Dataset items
|---|
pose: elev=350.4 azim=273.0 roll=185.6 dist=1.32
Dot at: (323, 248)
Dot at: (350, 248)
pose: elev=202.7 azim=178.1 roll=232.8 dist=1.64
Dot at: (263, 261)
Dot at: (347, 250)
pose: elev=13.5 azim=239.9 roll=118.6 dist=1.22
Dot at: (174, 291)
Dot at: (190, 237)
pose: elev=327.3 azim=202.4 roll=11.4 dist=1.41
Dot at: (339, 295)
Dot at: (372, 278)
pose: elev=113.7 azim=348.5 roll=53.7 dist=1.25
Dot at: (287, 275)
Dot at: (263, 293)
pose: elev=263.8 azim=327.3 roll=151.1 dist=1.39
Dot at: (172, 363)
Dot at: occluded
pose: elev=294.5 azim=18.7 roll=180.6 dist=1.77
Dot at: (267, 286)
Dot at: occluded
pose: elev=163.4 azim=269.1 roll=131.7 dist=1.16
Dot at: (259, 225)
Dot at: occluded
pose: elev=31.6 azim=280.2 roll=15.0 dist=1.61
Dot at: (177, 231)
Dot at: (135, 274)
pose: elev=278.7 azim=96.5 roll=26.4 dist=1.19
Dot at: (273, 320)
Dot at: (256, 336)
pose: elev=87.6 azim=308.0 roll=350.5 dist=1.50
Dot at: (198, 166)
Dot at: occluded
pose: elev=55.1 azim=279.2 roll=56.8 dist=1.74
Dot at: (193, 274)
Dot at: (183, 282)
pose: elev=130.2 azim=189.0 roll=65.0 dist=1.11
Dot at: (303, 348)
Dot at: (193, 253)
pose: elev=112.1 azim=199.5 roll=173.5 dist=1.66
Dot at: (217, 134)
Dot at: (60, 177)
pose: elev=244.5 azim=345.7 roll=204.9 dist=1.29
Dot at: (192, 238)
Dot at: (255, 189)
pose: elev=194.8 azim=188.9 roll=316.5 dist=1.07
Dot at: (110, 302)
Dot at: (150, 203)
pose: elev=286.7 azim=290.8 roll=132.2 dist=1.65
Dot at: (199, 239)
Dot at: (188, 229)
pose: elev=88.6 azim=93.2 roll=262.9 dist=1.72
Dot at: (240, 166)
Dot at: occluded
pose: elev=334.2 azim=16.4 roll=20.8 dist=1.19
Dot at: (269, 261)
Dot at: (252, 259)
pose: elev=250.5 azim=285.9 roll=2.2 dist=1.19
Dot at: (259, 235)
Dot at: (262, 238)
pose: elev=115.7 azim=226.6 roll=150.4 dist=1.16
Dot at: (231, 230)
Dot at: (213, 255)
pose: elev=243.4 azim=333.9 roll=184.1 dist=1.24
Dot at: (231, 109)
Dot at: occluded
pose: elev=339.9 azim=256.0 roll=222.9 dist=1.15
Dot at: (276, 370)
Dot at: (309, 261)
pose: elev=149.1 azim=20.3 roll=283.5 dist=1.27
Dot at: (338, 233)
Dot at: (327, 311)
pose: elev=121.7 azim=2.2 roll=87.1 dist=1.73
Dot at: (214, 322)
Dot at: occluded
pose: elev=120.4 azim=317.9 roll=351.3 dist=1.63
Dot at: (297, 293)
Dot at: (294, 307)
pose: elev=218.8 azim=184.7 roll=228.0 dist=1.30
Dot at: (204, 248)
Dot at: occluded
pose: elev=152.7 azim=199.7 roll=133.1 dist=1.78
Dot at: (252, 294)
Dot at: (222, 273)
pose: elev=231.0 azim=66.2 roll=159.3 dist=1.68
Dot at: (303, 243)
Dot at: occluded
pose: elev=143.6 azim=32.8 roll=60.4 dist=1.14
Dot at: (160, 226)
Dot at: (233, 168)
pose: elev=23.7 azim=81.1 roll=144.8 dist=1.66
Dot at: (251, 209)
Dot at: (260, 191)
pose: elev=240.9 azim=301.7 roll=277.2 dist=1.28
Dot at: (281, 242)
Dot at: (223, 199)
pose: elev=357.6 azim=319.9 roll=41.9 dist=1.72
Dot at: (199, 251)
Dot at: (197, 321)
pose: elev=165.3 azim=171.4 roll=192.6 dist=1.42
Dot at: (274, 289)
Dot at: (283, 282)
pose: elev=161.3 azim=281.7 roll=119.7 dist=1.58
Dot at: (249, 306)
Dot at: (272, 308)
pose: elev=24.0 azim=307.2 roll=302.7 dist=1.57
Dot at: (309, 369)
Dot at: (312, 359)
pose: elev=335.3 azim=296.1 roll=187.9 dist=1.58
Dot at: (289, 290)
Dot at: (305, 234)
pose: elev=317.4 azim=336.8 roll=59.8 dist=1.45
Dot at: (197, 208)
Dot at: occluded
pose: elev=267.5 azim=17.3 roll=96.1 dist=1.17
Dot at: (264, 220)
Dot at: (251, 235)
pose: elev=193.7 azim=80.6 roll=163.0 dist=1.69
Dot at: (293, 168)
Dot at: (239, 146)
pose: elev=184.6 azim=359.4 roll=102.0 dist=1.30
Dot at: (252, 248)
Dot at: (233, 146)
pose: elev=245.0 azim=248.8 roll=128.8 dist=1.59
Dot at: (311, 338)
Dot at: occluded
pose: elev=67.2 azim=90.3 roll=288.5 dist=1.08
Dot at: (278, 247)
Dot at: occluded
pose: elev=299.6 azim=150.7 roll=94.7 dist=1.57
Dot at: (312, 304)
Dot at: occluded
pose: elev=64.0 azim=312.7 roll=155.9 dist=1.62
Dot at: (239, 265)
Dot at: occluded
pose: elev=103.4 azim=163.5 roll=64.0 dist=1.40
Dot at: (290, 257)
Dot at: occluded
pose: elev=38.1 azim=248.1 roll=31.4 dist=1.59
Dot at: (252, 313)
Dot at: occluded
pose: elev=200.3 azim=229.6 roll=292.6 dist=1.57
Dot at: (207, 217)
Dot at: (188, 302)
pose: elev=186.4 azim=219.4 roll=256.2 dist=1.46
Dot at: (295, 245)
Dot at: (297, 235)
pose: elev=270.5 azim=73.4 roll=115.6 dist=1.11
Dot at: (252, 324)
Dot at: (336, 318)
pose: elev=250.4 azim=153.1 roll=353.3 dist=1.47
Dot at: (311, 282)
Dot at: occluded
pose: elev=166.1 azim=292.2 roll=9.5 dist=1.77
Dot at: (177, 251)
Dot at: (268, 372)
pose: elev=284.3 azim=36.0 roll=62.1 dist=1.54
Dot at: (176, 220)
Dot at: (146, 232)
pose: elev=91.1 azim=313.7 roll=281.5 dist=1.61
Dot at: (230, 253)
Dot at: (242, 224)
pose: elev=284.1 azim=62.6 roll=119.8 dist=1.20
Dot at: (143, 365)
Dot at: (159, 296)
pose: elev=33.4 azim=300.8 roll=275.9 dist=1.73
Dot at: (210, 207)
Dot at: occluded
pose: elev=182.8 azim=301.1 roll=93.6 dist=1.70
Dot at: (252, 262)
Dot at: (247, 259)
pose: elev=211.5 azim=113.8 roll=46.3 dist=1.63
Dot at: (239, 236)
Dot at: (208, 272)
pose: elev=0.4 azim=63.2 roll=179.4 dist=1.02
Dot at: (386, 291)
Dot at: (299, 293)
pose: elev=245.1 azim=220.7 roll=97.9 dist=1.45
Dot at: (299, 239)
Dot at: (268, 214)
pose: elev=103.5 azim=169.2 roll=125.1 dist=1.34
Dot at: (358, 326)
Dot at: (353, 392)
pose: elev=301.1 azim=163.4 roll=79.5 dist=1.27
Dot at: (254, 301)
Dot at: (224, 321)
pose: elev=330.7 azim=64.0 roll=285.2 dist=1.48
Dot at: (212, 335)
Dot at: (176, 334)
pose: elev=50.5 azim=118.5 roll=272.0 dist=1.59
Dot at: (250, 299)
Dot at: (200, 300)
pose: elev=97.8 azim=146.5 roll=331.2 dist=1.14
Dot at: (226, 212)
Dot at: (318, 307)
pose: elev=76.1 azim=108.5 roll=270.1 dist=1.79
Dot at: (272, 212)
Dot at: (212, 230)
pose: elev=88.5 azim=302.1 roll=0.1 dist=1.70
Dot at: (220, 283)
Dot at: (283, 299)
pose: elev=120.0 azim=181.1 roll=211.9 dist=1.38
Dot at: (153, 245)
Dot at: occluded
|---|
* _Task statement_: Recast the material as a Markdown table with two columns, Row and Line. Begin at the line containing "pose: elev=112.1 azim=199.5" and continue through the line containing "Dot at: (283, 282)", numbering each line in Row and skipping any blank lines.

* _Written solution_:
| Row | Line |
|---|---|
| 1 | pose: elev=112.1 azim=199.5 roll=173.5 dist=1.66 |
| 2 | Dot at: (217, 134) |
| 3 | Dot at: (60, 177) |
| 4 | pose: elev=244.5 azim=345.7 roll=204.9 dist=1.29 |
| 5 | Dot at: (192, 238) |
| 6 | Dot at: (255, 189) |
| 7 | pose: elev=194.8 azim=188.9 roll=316.5 dist=1.07 |
| 8 | Dot at: (110, 302) |
| 9 | Dot at: (150, 203) |
| 10 | pose: elev=286.7 azim=290.8 roll=132.2 dist=1.65 |
| 11 | Dot at: (199, 239) |
| 12 | Dot at: (188, 229) |
| 13 | pose: elev=88.6 azim=93.2 roll=262.9 dist=1.72 |
| 14 | Dot at: (240, 166) |
| 15 | Dot at: occluded |
| 16 | pose: elev=334.2 azim=16.4 roll=20.8 dist=1.19 |
| 17 | Dot at: (269, 261) |
| 18 | Dot at: (252, 259) |
| 19 | pose: elev=250.5 azim=285.9 roll=2.2 dist=1.19 |
| 20 | Dot at: (259, 235) |
| 21 | Dot at: (262, 238) |
| 22 | pose: elev=115.7 azim=226.6 roll=150.4 dist=1.16 |
| 23 | Dot at: (231, 230) |
| 24 | Dot at: (213, 255) |
| 25 | pose: elev=243.4 azim=333.9 roll=184.1 dist=1.24 |
| 26 | Dot at: (231, 109) |
| 27 | Dot at: occluded |
| 28 | pose: elev=339.9 azim=256.0 roll=222.9 dist=1.15 |
| 29 | Dot at: (276, 370) |
| 30 | Dot at: (309, 261) |
| 31 | pose: elev=149.1 azim=20.3 roll=283.5 dist=1.27 |
| 32 | Dot at: (338, 233) |
| 33 | Dot at: (327, 311) |
| 34 | pose: elev=121.7 azim=2.2 roll=87.1 dist=1.73 |
| 35 | Dot at: (214, 322) |
| 36 | Dot at: occluded |
| 37 | pose: elev=120.4 azim=317.9 roll=351.3 dist=1.63 |
| 38 | Dot at: (297, 293) |
| 39 | Dot at: (294, 307) |
| 40 | pose: elev=218.8 azim=184.7 roll=228.0 dist=1.30 |
| 41 | Dot at: (204, 248) |
| 42 | Dot at: occluded |
| 43 | pose: elev=152.7 azim=199.7 roll=133.1 dist=1.78 |
| 44 | Dot at: (252, 294) |
| 45 | Dot at: (222, 273) |
| 46 | pose: elev=231.0 azim=66.2 roll=159.3 dist=1.68 |
| 47 | Dot at: (303, 243) |
| 48 | Dot at: occluded |
| 49 | pose: elev=143.6 azim=32.8 roll=60.4 dist=1.14 |
| 50 | Dot at: (160, 226) |
| 51 | Dot at: (233, 168) |
| 52 | pose: elev=23.7 azim=81.1 roll=144.8 dist=1.66 |
| 53 | Dot at: (251, 209) |
| 54 | Dot at: (260, 191) |
| 55 | pose: elev=240.9 azim=301.7 roll=277.2 dist=1.28 |
| 56 | Dot at: (281, 242) |
| 57 | Dot at: (223, 199) |
| 58 | pose: elev=357.6 azim=319.9 roll=41.9 dist=1.72 |
| 59 | Dot at: (199, 251) |
| 60 | Dot at: (197, 321) |
| 61 | pose: elev=165.3 azim=171.4 roll=192.6 dist=1.42 |
| 62 | Dot at: (274, 289) |
| 63 | Dot at: (283, 282) |